Just looking at it on paper, the curation reveals itself to be sharp and bold. Wild juxtapositions of sound are glued together by a singular vision of quality – lurching across the contemporary alternative scene from riotous hardcore punk to wistful piano-based song writing, each act at Visions feels like it feeds into a trendy, overarching tapestry of what’s good now. The starkness of contrast between artists today is one of the event’s greatest strengths.

The day begins in the dank Laundry, with Cheetahs taking us though their deliciously sludgey blend of post-rock and post-punk in a bracing half hour blast. And, in the first of many of those smash-cut juxtapositions of the day, they’re followed by the ethereal falsetto of Alice Boman’s yearning love notes in the New Empowerment Church. Performing songs from both EPs, the simplicity of the songs is substantiated by her arrestingly clear but childlike voice, and the loose ornamentation of soft, live drums.

One of the most hotly anticipated acts of the day – Perfect Pussy (pictured above, by Mike Burnell) – are also one of the biggest disappointments. At their best, their sound is all consuming, washing you in layers of overdriven chaos not typically associated with music so blisteringly uptempo. But the mix leaves no space for detail, and absolutely obliterates the vocals, which is a great shame for a band whose poetics are integral to their punch. The room remains static, the band seems frustrated, and the set ends even sooner than its allotted half hour.

In contrast, the day’s out and out highlight is a joyous dance set from Sophie in the Brewery. Since the last time I saw him, his restless self-sabotage has been rounded off into a sound a little easier to engage with physically, rather than having beats drop from under you like trapdoors at every corner. The vocals are a crash course in how to turn an absolute monster of humid summertime hook, and the addictive, visceral momentum of his set brings the packed room to euphoria. The tracks he’s sitting on could make an LP to raze the charts and the underground in equal measure – a true treasure, and definitive summer music.

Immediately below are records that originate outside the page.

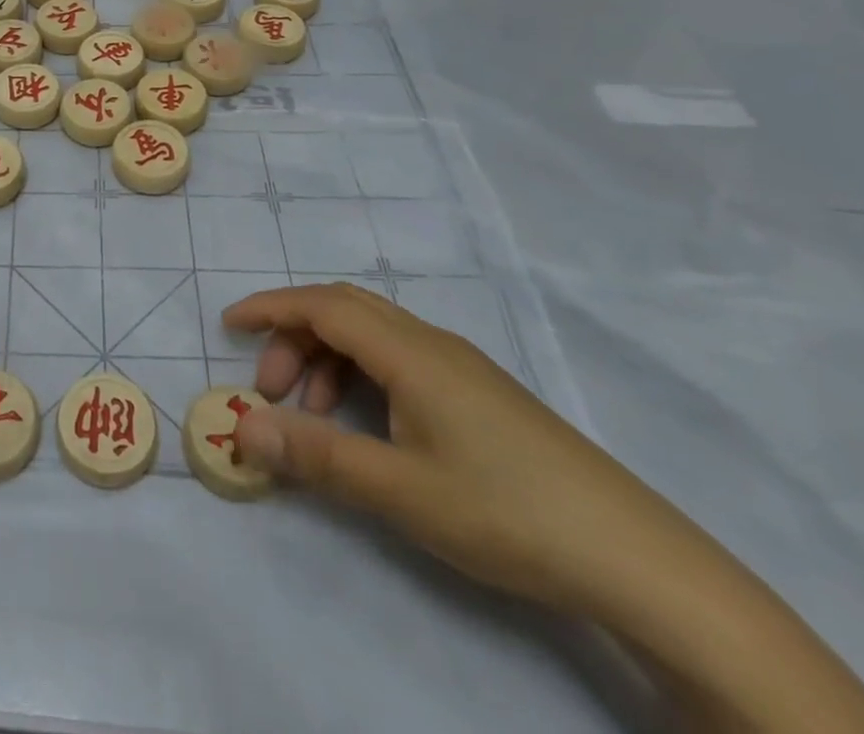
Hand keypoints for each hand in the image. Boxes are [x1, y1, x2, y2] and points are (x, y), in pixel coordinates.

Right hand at [221, 282, 701, 620]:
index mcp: (409, 352)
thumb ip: (316, 455)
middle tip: (269, 390)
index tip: (228, 324)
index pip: (322, 305)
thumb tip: (243, 429)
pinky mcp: (479, 395)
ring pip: (372, 336)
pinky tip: (368, 428)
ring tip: (314, 419)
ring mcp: (460, 368)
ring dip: (328, 361)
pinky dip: (362, 378)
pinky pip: (399, 360)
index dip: (270, 307)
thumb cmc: (505, 510)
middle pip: (344, 311)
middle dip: (294, 337)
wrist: (635, 558)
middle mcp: (431, 344)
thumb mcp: (398, 489)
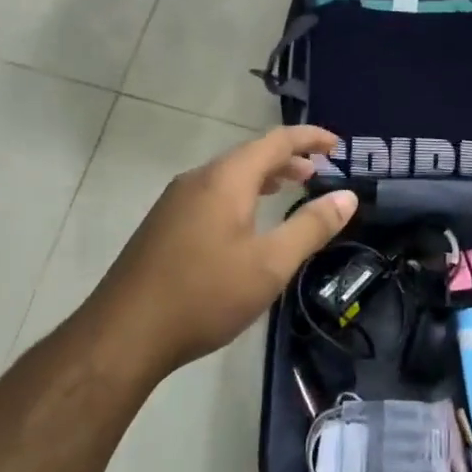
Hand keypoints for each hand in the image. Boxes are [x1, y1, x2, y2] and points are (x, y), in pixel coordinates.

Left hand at [80, 125, 358, 380]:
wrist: (125, 333)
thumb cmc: (205, 295)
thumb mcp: (270, 264)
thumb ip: (311, 227)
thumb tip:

By the end of the day, one or two of the inevitable downsides to these things start to crop up. The venues are hot and crowded, and Perfume Genius has trouble cutting through the sweat with his fractured and vulnerable vignettes. But the overwhelming experience of the day is incredibly positive. The venues are great; they’re a stone’s throw away, and they’re accessible. It’s all the good stuff. As I looked over London Fields from the festival’s rooftop bar after an arm wrestling tournament refereed by Andrew WK (did I not mention that yet?) it was easy to come to the conclusion that Visions Festival has pretty much cracked this day-long, multi-venue format. And it’s only in its second year. Long may it continue.